[Stored records]
....

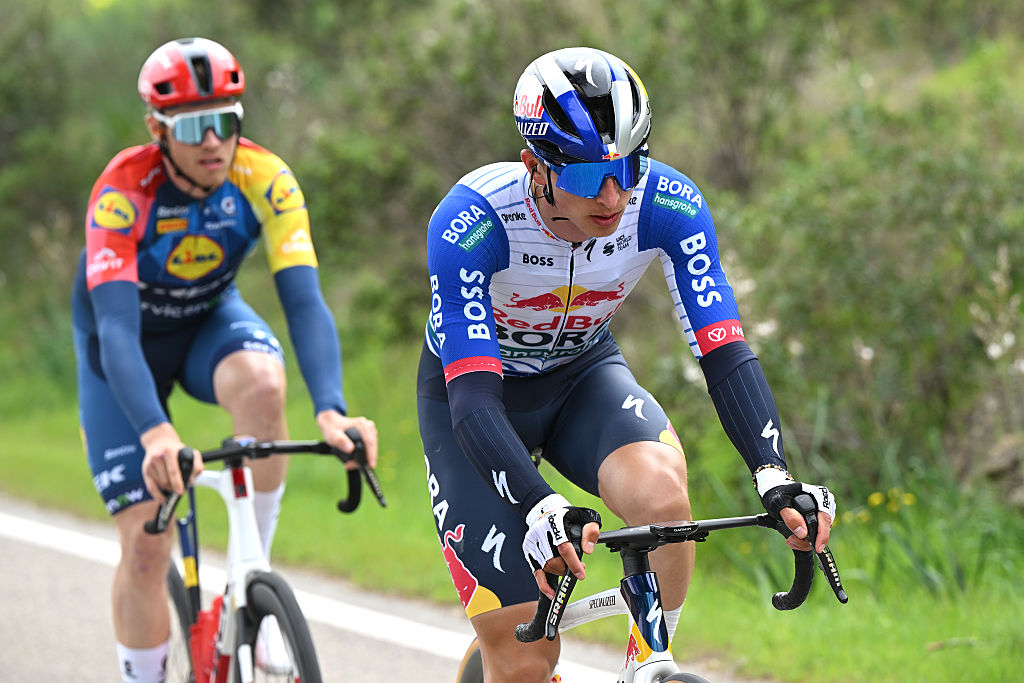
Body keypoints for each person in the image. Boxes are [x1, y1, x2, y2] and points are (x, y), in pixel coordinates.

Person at [417, 46, 836, 682]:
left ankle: (647, 665)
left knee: (664, 501)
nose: (612, 195)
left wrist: (774, 476)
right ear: (536, 167)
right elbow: (474, 399)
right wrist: (538, 506)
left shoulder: (668, 203)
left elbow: (723, 351)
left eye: (628, 166)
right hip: (474, 403)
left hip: (583, 379)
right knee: (525, 655)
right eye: (587, 177)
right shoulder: (474, 221)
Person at [71, 37, 377, 682]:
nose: (214, 142)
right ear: (157, 130)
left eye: (227, 122)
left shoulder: (264, 177)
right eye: (193, 126)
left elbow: (304, 302)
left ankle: (252, 578)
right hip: (122, 351)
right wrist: (156, 434)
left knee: (265, 384)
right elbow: (117, 332)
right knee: (147, 550)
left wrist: (331, 410)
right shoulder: (124, 192)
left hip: (209, 323)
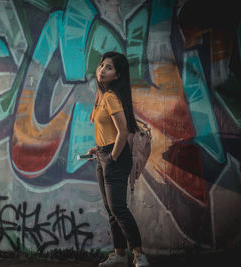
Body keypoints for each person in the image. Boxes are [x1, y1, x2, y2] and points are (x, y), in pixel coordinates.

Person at [87, 51, 150, 267]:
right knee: (110, 208)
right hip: (103, 155)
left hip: (115, 158)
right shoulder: (102, 96)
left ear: (117, 75)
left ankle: (139, 255)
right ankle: (120, 255)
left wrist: (112, 157)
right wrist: (99, 149)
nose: (102, 70)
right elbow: (109, 131)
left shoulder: (111, 97)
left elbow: (123, 132)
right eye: (101, 65)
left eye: (109, 67)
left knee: (118, 208)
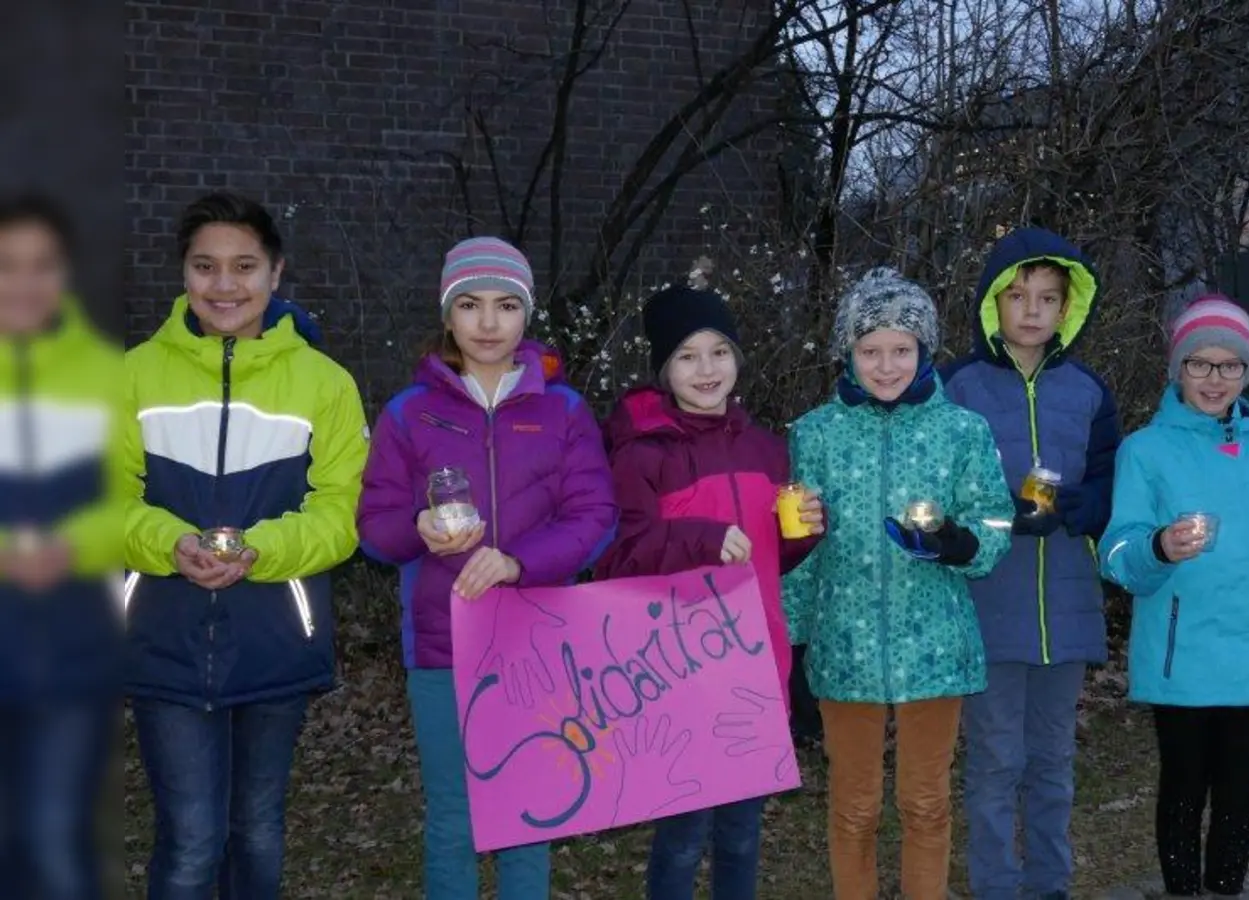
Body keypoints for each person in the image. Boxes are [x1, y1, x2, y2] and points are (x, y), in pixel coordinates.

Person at [123, 192, 369, 899]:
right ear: (183, 273)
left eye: (243, 266)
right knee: (192, 841)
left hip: (275, 636)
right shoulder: (135, 374)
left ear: (275, 273)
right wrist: (170, 544)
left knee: (257, 830)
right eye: (205, 266)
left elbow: (339, 515)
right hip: (164, 635)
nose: (224, 285)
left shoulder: (326, 383)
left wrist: (260, 551)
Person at [356, 236, 617, 900]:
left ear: (526, 314)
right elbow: (374, 527)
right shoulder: (408, 412)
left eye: (506, 305)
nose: (488, 322)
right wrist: (415, 528)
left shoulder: (563, 410)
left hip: (537, 640)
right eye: (470, 305)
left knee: (529, 812)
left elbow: (595, 516)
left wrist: (517, 561)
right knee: (454, 819)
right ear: (448, 314)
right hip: (445, 645)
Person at [782, 267, 1013, 900]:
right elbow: (796, 547)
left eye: (901, 350)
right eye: (870, 350)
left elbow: (995, 518)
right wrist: (792, 646)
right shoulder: (814, 433)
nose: (887, 365)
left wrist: (957, 542)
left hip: (935, 648)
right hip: (844, 646)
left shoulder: (961, 431)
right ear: (847, 354)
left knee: (926, 804)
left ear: (924, 351)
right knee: (854, 809)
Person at [594, 284, 822, 900]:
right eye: (688, 356)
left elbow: (773, 558)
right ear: (664, 368)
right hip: (677, 669)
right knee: (683, 834)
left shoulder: (765, 447)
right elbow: (618, 557)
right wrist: (699, 537)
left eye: (719, 352)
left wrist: (801, 535)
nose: (706, 369)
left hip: (755, 661)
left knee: (743, 832)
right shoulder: (639, 454)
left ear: (737, 362)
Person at [1098, 294, 1249, 898]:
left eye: (1231, 366)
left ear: (1247, 373)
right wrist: (1159, 548)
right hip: (1180, 659)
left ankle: (1226, 889)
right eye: (1200, 363)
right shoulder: (1144, 451)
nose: (1215, 379)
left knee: (1240, 794)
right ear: (1177, 368)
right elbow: (1117, 556)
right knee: (1182, 788)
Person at [941, 227, 1120, 900]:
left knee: (1053, 761)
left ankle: (1049, 884)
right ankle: (995, 886)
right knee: (994, 763)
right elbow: (939, 490)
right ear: (994, 303)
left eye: (1048, 297)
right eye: (1018, 296)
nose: (1033, 310)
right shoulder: (958, 386)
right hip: (990, 605)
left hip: (1067, 605)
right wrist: (993, 516)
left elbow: (1111, 485)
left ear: (1068, 307)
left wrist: (1077, 507)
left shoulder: (1089, 390)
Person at [0, 193, 122, 899]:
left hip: (73, 659)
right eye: (8, 265)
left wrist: (70, 547)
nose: (24, 282)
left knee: (53, 840)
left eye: (42, 265)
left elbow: (133, 503)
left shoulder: (107, 375)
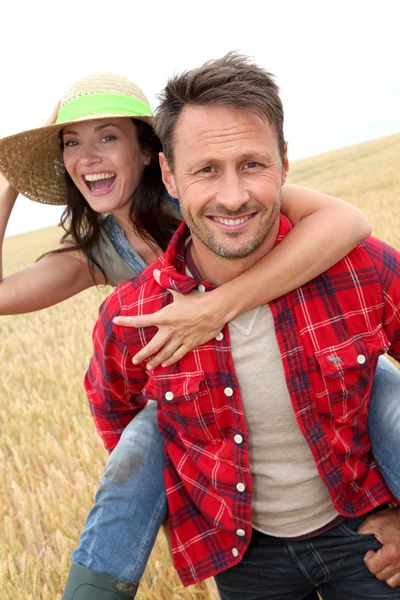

....

▶ **Exercise goal**
Without the pictures, copy the entries from their first line through the line containing "left knee: (257, 830)", and only those lines.

▶ **Written answer**
Body keypoints for each person in the image. Boxes are [x1, y1, x2, y2] and points are (x, y), in pixel coordinates.

Person at [417, 46, 836, 682]:
left ankle: (647, 665)
left knee: (664, 501)
nose: (612, 195)
left wrist: (774, 476)
right ear: (536, 167)
right elbow: (474, 399)
right wrist: (538, 506)
left shoulder: (668, 203)
left elbow: (723, 351)
left eye: (628, 166)
right hip: (474, 403)
left hip: (583, 379)
right knee: (525, 655)
right eye: (587, 177)
right shoulder: (474, 221)
Person at [71, 37, 377, 682]:
nose: (214, 142)
right ear: (157, 130)
left eye: (227, 122)
left shoulder: (264, 177)
right eye: (193, 126)
left elbow: (304, 302)
left ankle: (252, 578)
right hip: (122, 351)
right wrist: (156, 434)
left knee: (265, 384)
right elbow: (117, 332)
right knee: (147, 550)
left wrist: (331, 410)
right shoulder: (124, 192)
left hip: (209, 323)
Body keypoints for each person in the image. Boxes are [x1, y1, x2, y2] and points are (x, y), in pixel coordinates.

Person at [87, 51, 150, 267]:
right knee: (110, 208)
right hip: (103, 155)
left hip: (115, 158)
right shoulder: (102, 96)
left ear: (117, 75)
left ankle: (139, 255)
right ankle: (120, 255)
left wrist: (112, 157)
right wrist: (99, 149)
nose: (102, 70)
right elbow: (109, 131)
left shoulder: (111, 97)
left elbow: (123, 132)
right eye: (101, 65)
left eye: (109, 67)
left knee: (118, 208)
Body keypoints for each person in the image. Boxes are [x1, y1, x2, y2] and points are (x, y), in pixel coordinates.

Person at [123, 192, 369, 899]:
right ear: (183, 273)
left eye: (243, 266)
right knee: (192, 841)
left hip: (275, 636)
right shoulder: (135, 374)
left ear: (275, 273)
right wrist: (170, 544)
left knee: (257, 830)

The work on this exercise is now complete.